Цитируемый текст ::
Смекни!
smekni.com

Литературоведение. Литературное произведение: основные понятия и термины. Под редакцией (стр. 49 из 125)

Право на вымысел, на отход от первичной реальности дорого для художника: оно дает ему свободу самовыражения, мысленного пере­создания действительности. Неслучайно поэты воспевают мечту: «...Над вымыслом слезами обольюсь» (А.С. Пушкин. «Элегия»); «Тогда с отвагою свободной/Поэт на будущность глядит,/И мир мечтою благородной/Пред ним очищен и обмыт» (М.Ю. Лермонтов. «Жур­налист, Писатель и Читатель»); «Сотри случайные черты —/И ты увидишь: мир прекрасен» (А.А. Блок. «Возмездие»). Стирать «случай­ные черты», усиливать неслучайные значит создавать новую, эстетическую реальность. Роль вымысла в этом творчестве трудно переоценить.

Выдержка из данных ::
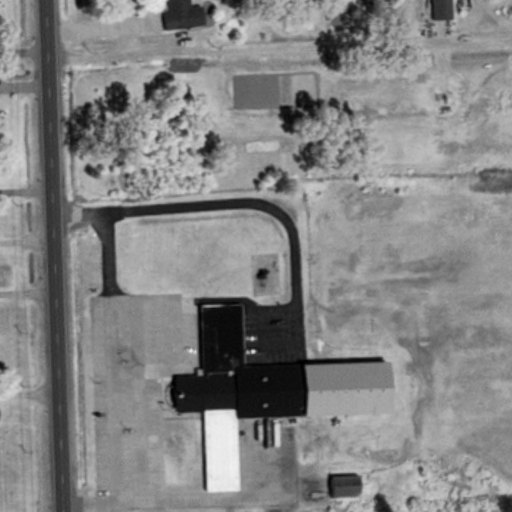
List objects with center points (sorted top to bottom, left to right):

---

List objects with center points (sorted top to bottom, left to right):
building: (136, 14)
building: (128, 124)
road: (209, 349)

...

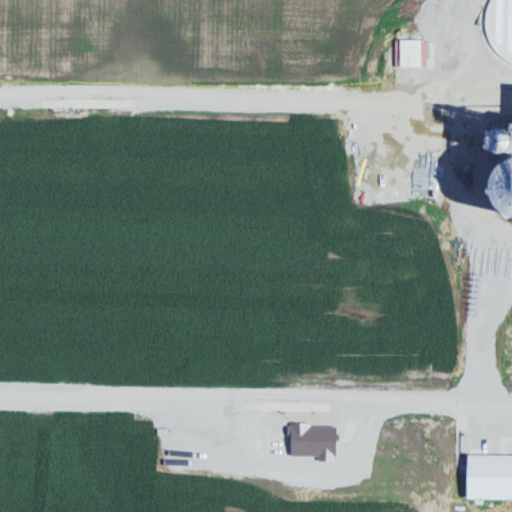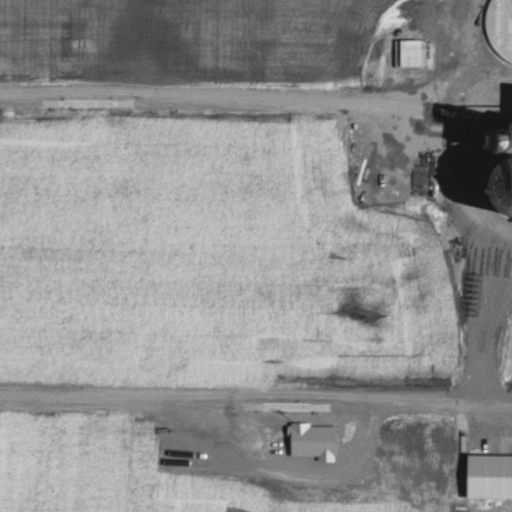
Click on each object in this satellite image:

Условие задания ::
Перепишите отрывок текста о вымысле в искусстве от «Литературоведение. Литературное произведение: основные» до «творчестве трудно переоценить.», заменив «художника» на «писателя».

Результат выполнения ::
Литературоведение. Литературное произведение: основные понятия и термины. Под редакцией (стр. 49 из 125)

Право на вымысел, на отход от первичной реальности дорого для писателя: оно дает ему свободу самовыражения, мысленного пере­создания действительности. Неслучайно поэты воспевают мечту: «...Над вымыслом слезами обольюсь» (А.С. Пушкин. «Элегия»); «Тогда с отвагою свободной/Поэт на будущность глядит,/И мир мечтою благородной/Пред ним очищен и обмыт» (М.Ю. Лермонтов. «Жур­налист, Писатель и Читатель»); «Сотри случайные черты —/И ты увидишь: мир прекрасен» (А.А. Блок. «Возмездие»). Стирать «случай­ные черты», усиливать неслучайные значит создавать новую, эстетическую реальность. Роль вымысла в этом творчестве трудно переоценить.